Property tax is a tax assessed on real estate. The tax is usually based on the value of the property (including the land) you own and is often assessed by local or municipal governments.
This tax is mainly used by municipalities for repairing roads, building schools and snow removal, or other similar services. Rates of property taxes and the kinds of property considered taxable by the local government vary somewhat in different municipalities and states. As such, when purchasing property in a new state, it is important for individuals and businesses to carefully examine the tax laws of their new locality.
Generally speaking, the value of property taxes is determined by multiplying the property tax rate by the current market value of the property in question, which is periodically recalculated by municipalities.
Almost all property taxes are levied on real property, which is a property that has been legally defined and classified by the state apparatus. This includes land, buildings or other immovable improvements to the land which increase the value of the real estate: for example, an irrigation system on a farm. Personal property – individually owned, movable property – is generally not subject to property taxes, though personal property may have been taxed at the state level upon the initial sale.
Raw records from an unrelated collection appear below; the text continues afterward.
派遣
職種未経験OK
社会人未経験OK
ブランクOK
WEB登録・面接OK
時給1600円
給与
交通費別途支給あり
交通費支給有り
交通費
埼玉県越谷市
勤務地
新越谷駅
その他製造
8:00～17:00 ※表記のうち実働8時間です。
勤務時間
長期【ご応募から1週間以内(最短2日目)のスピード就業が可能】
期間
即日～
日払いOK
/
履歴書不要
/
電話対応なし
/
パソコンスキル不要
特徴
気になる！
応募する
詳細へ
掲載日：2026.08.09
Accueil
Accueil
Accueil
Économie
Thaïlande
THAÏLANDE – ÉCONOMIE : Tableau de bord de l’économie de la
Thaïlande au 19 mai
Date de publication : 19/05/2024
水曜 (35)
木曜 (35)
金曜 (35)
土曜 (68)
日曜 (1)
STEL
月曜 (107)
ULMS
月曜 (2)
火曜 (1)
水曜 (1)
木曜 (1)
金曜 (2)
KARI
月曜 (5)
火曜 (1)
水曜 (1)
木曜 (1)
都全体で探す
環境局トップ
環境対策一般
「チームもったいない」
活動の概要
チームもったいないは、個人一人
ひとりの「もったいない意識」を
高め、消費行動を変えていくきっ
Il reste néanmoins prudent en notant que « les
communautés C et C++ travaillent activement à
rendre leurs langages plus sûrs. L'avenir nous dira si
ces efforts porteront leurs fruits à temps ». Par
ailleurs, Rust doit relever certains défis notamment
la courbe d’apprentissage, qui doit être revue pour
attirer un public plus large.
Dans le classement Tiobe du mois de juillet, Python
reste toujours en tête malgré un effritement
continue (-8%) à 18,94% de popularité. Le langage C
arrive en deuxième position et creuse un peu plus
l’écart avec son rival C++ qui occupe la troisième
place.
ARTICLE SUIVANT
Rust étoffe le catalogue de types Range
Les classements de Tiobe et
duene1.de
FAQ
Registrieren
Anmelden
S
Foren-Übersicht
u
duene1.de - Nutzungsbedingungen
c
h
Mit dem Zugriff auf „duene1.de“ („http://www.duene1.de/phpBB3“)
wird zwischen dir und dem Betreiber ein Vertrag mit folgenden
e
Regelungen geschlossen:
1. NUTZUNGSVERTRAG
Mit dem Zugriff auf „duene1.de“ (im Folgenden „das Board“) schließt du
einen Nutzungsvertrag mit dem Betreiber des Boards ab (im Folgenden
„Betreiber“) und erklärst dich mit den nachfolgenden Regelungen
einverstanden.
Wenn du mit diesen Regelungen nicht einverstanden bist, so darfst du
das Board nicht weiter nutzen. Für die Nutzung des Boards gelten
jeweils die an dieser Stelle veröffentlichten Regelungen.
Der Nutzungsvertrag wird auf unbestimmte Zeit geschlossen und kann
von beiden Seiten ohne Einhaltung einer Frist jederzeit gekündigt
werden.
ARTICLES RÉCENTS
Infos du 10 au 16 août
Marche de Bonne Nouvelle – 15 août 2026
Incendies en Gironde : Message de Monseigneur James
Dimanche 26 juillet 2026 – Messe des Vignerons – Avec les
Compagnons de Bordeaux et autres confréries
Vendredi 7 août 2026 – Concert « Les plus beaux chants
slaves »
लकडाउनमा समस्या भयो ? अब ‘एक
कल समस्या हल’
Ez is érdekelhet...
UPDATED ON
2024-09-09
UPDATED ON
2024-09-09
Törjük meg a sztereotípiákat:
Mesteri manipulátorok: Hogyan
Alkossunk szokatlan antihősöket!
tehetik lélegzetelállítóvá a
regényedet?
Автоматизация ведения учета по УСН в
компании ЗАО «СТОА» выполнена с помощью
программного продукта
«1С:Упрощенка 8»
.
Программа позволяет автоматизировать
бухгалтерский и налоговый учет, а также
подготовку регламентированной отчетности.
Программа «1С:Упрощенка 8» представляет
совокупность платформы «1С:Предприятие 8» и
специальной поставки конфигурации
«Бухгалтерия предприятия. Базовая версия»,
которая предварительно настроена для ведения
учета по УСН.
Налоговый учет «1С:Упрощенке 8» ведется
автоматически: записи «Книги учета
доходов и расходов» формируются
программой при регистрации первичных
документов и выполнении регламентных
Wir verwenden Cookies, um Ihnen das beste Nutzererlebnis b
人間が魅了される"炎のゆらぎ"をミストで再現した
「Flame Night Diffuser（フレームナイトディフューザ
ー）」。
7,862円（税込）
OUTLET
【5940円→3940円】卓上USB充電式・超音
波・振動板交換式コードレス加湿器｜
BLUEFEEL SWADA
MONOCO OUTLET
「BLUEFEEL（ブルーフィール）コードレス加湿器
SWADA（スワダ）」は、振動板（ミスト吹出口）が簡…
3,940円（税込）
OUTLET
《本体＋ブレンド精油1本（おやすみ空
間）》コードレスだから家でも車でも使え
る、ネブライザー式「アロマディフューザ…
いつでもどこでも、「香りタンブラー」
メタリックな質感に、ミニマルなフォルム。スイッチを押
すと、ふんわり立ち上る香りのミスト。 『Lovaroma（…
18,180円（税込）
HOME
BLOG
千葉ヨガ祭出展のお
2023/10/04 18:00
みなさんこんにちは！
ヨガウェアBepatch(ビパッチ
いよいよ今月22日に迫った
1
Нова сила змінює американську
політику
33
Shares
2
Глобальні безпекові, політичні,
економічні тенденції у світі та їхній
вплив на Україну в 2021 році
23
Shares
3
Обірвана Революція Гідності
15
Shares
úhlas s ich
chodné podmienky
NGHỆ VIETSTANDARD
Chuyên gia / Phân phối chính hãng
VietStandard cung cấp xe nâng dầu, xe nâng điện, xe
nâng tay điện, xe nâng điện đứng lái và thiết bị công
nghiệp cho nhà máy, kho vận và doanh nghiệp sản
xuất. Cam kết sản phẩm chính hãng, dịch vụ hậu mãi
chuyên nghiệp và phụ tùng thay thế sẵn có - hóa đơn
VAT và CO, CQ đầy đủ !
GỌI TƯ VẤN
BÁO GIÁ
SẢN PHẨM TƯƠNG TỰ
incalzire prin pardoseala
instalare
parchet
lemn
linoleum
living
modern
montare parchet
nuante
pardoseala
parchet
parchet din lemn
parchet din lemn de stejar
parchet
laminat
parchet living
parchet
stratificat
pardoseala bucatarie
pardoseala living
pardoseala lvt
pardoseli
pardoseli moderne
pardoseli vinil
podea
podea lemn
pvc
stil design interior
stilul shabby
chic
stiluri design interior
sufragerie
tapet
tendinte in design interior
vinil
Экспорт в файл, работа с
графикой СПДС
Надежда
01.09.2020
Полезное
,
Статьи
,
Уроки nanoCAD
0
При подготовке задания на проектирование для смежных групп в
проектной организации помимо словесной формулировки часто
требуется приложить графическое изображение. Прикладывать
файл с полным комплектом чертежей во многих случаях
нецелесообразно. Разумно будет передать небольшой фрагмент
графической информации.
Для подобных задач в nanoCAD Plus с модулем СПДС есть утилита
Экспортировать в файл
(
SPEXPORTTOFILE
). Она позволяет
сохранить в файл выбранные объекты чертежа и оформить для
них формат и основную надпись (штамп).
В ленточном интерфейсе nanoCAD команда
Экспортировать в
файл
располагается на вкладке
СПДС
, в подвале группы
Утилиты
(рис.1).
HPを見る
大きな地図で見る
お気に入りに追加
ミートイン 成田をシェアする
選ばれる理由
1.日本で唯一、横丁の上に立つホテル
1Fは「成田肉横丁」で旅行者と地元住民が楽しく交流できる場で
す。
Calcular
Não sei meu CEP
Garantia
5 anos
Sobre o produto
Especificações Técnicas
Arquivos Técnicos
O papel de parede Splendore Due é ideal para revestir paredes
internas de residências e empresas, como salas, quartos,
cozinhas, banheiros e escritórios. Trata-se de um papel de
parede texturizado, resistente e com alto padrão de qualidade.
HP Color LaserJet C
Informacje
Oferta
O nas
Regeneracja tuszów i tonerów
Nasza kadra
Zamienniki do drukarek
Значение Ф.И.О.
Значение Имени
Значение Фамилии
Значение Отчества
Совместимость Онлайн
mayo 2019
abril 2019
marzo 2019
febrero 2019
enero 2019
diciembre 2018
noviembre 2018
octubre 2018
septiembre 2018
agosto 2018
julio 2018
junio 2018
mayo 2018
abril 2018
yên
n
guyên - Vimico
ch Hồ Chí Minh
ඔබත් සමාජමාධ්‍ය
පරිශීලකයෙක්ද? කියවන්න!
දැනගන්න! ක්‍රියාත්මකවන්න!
Ultimately, property owners are subject to the rates determined by the municipal government. A municipality generally hires a tax assessor (or uses their own), who assesses local property and assigns property taxes to owners based on current fair market values. The payment schedule of property taxes varies by locality, and in almost all local property tax codes, there are mechanisms by which the owner can discuss their tax rate with the assessor, or formally context that rate.
In most OECD countries, immovable property tax represents a low proportion of federal revenue compared to income taxes and value-added taxes, although the rate in the United States is substantially higher than in many European countries. Many empiricists and pundits have called for an increase in property tax rates in developed economies, arguing that the predictability and market-correcting character of the tax encourage both stability and proper development of real estate.